Work instructions >>
Your reply should hold every record exactly as given, with no pictures in it.

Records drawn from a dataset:
--------------------------------

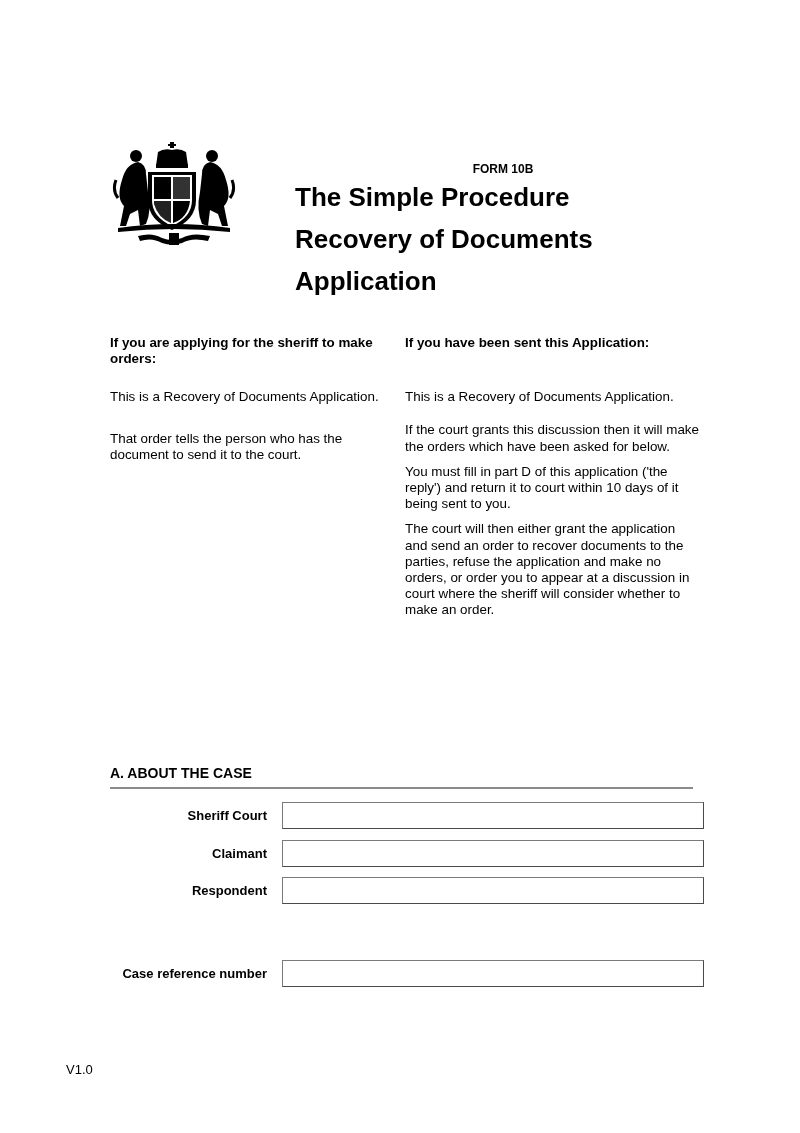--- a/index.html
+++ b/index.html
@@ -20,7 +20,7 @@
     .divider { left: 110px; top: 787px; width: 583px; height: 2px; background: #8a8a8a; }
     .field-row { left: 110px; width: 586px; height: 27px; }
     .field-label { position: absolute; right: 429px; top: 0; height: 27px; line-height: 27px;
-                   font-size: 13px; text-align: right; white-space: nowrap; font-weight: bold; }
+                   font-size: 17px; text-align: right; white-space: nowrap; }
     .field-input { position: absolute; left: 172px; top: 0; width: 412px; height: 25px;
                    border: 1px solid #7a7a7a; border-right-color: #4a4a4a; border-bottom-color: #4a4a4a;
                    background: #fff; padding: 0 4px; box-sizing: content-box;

--------------------------------

Written response >>
--- a/index.html
+++ b/index.html
@@ -20,7 +20,7 @@
     .divider { left: 110px; top: 787px; width: 583px; height: 2px; background: #8a8a8a; }
     .field-row { left: 110px; width: 586px; height: 27px; }
     .field-label { position: absolute; right: 429px; top: 0; height: 27px; line-height: 27px;
-                   font-size: 13px; text-align: right; white-space: nowrap; font-weight: bold; }
+                   font-size: 17px; text-align: right; white-space: nowrap; }
     .field-input { position: absolute; left: 172px; top: 0; width: 412px; height: 25px;
                    border: 1px solid #7a7a7a; border-right-color: #4a4a4a; border-bottom-color: #4a4a4a;
                    background: #fff; padding: 0 4px; box-sizing: content-box;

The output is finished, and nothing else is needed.